The rain, it falls. The sun, it shines. The wind blows. And that’s what it’s like. You’re buffeted by this, by that, and it is nothing to do with you. Someone you love dies, or leaves. You get ill or you get better. You grow old and you remember, or you forget. And all the time, everywhere, there is this canopy stretching over you.
Things-as-they-are. Fate. Fate. Impersonal. Irrational. Disinterested. The rain falls. The sun shines. The wind blows. A bus mounts a pavement and kills a child. ...
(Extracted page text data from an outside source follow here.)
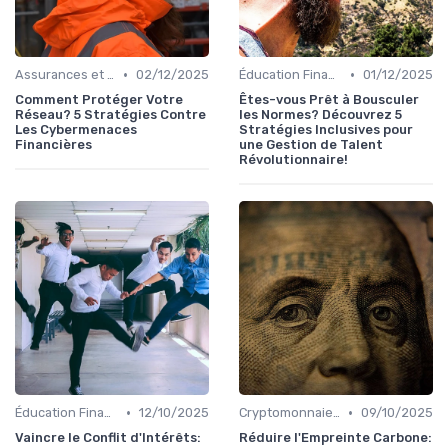
•
•
Assurances et Protections Financières
02/12/2025
Éducation Financière
01/12/2025
Comment Protéger Votre
Êtes-vous Prêt à Bousculer
Réseau? 5 Stratégies Contre
les Normes? Découvrez 5
Les Cybermenaces
Stratégies Inclusives pour
Financières
une Gestion de Talent
Révolutionnaire!
•
•
Éducation Financière
12/10/2025
Cryptomonnaies et Investissements Alternatifs
09/10/2025
Vaincre le Conflit d'Intérêts:
Réduire l'Empreinte Carbone: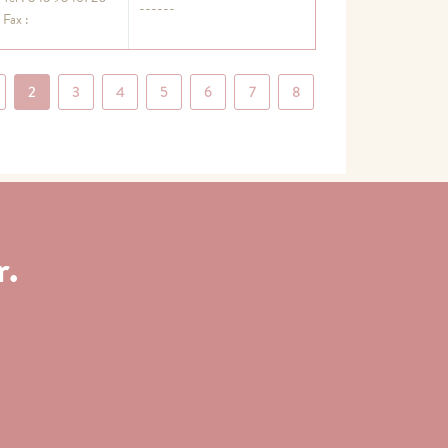
------
Fax :
2
3
4
5
6
7
8
r.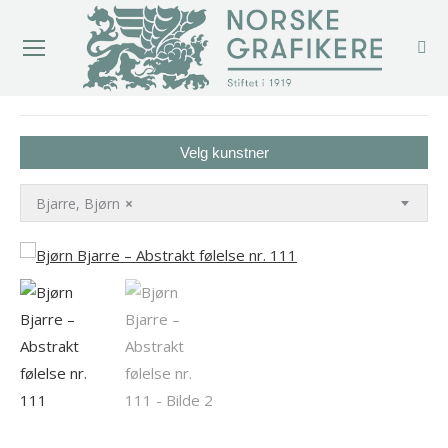
You are here:
Velg kunstner
Bjarre, Bjørn
×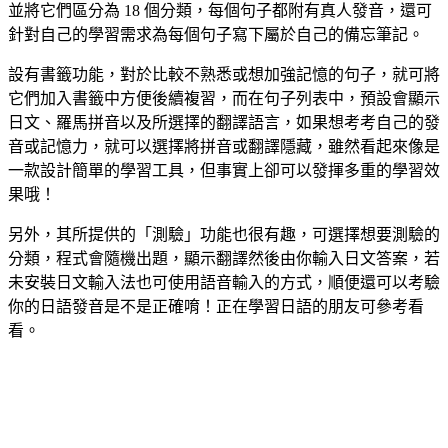
並將它們區分為 18 個分類，每個句子都附有真人發音，還可
針對自己的學習需求為每個句子寫下屬於自己的備忘筆記。
設有書籤功能，對於比較不熟悉或想加強記憶的句子，就可將
它們加入書籤中方便後續複習，而在句子列表中，預設會顯示
日文、羅馬拼音以及所選擇的翻譯語言，如果想考考自己的發
音或記憶力，就可以選擇將拼音或翻譯隱藏，雖然看起來像是
一款設計簡單的學習工具，但事實上卻可以發揮多重的學習效
果哦！
另外，其所提供的「測驗」功能也很有趣，可選擇想要測驗的
分類，程式會隨機出題，顯示翻譯然後由你輸入日文答案，若
未安裝日文輸入法也可使用語音輸入的方式，順便還可以考驗
你的日語發音是不是正確唷！正在學習日語的朋友可參考看
看。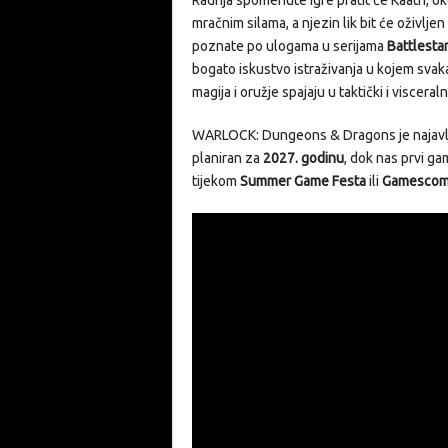
Radnja spomenute igre pratit će Kaatri, ok
mračnim silama, a njezin lik bit će oživlj
poznate po ulogama u serijama
Battlestar
bogato iskustvo istraživanja u kojem svak
magija i oružje spajaju u taktički i visceral
WARLOCK: Dungeons & Dragons je najavljen
planiran za
2027. godinu
, dok nas prvi ga
tijekom
Summer Game Festa
ili
Gamesco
I believe in no systems, no ideologies, no religion, nothing like that. I simply think – Oh, it’s very very boring, this. Very – I just think that from time to time, and at random, you are visited by what you cannot know cannot predict cannot control cannot change cannot understand and cannot cannot cannot escape – Fate. Why not? ‘S good old word.
A lovely evocation of 'what is' from one of the greatest TV writers of all time, and voiced by his best creation Philip Marlowe, played by the Great Gambon. I'm interested that the character constructs things-as-they-are as a canopy, and as fate. For me both of these are interpretations after the fact; the first a kind of suffocation, the second kind of dis-empowering, pointing as it does towards a pointlessness of action - an effect that I'm sure was intended by Potter, given Marlowe's emotional and psychological state at this point of the drama.
A great quote, thank you for posting it and reminding me of it.